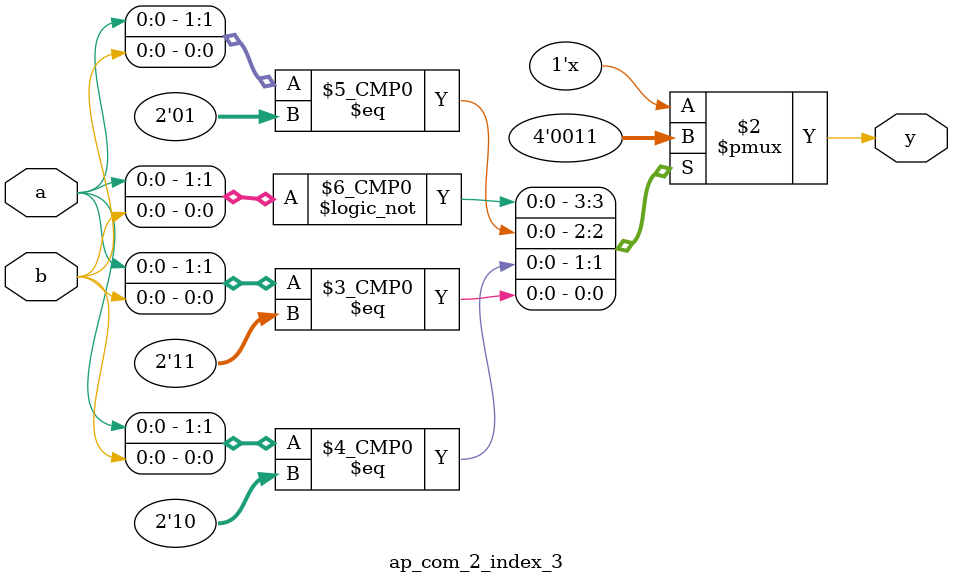
<source format=v>
module ap_com_4_index_0(
	input wire a,
	input wire b,
	input wire c,
	input wire d,
	output reg y
);

always @(*) begin
	case({a, b, c, d})
		4'b0000: y = 0;
		4'b0001: y = 1;
		4'b0010: y = 1;
		4'b0011: y = 1;
		4'b0100: y = 0;
		4'b0101: y = 1;
		4'b0110: y = 1;
		4'b0111: y = 1;
		4'b1000: y = 0;
		4'b1001: y = 0;
		4'b1010: y = 1;
		4'b1011: y = 1;
		4'b1100: y = 1;
		4'b1101: y = 1;
		4'b1110: y = 1;
		4'b1111: y = 1;
		default:;
	endcase
end

endmodule


module ap_com_4_index_1(
	input wire a,
	input wire b,
	input wire c,
	input wire d,
	output reg y
);

always @(*) begin
	case({a, b, c, d})
		4'b0000: y = 0;
		4'b0001: y = 0;
		4'b0010: y = 0;
		4'b0011: y = 0;
		4'b0100: y = 1;
		4'b0101: y = 1;
		4'b0110: y = 1;
		4'b0111: y = 1;
		4'b1000: y = 0;
		4'b1001: y = 0;
		4'b1010: y = 0;
		4'b1011: y = 0;
		4'b1100: y = 1;
		4'b1101: y = 1;
		4'b1110: y = 1;
		4'b1111: y = 1;
		default:;
	endcase
end

endmodule


module ap_com_3_index_2(
	input wire a,
	input wire b,
	input wire c,
	output reg y
);

always @(*) begin
	case({a, b, c})
		3'b000: y = 0;
		3'b001: y = 0;
		3'b010: y = 0;
		3'b011: y = 0;
		3'b100: y = 1;
		3'b101: y = 1;
		3'b110: y = 1;
		3'b111: y = 1;
		default:;
	endcase
end

endmodule


module ap_com_2_index_3(
	input wire a,
	input wire b,
	output reg y
);

always @(*) begin
	case({a, b})
		2'b00: y = 0;
		2'b01: y = 0;
		2'b10: y = 1;
		2'b11: y = 1;
		default:;
	endcase
end

endmodule



</source>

▶ _THE PROBLEM_
Your answer must be the line containing "4'b1011: y = 1;" and every line after it through the end of the records above, reproduced exactly and alone.

▶ _REPLY TO THE TASK_
		4'b1011: y = 1;
		4'b1100: y = 1;
		4'b1101: y = 1;
		4'b1110: y = 1;
		4'b1111: y = 1;
		default:;
	endcase
end

endmodule


module ap_com_4_index_1(
	input wire a,
	input wire b,
	input wire c,
	input wire d,
	output reg y
);

always @(*) begin
	case({a, b, c, d})
		4'b0000: y = 0;
		4'b0001: y = 0;
		4'b0010: y = 0;
		4'b0011: y = 0;
		4'b0100: y = 1;
		4'b0101: y = 1;
		4'b0110: y = 1;
		4'b0111: y = 1;
		4'b1000: y = 0;
		4'b1001: y = 0;
		4'b1010: y = 0;
		4'b1011: y = 0;
		4'b1100: y = 1;
		4'b1101: y = 1;
		4'b1110: y = 1;
		4'b1111: y = 1;
		default:;
	endcase
end

endmodule


module ap_com_3_index_2(
	input wire a,
	input wire b,
	input wire c,
	output reg y
);

always @(*) begin
	case({a, b, c})
		3'b000: y = 0;
		3'b001: y = 0;
		3'b010: y = 0;
		3'b011: y = 0;
		3'b100: y = 1;
		3'b101: y = 1;
		3'b110: y = 1;
		3'b111: y = 1;
		default:;
	endcase
end

endmodule


module ap_com_2_index_3(
	input wire a,
	input wire b,
	output reg y
);

always @(*) begin
	case({a, b})
		2'b00: y = 0;
		2'b01: y = 0;
		2'b10: y = 1;
		2'b11: y = 1;
		default:;
	endcase
end

endmodule



</source>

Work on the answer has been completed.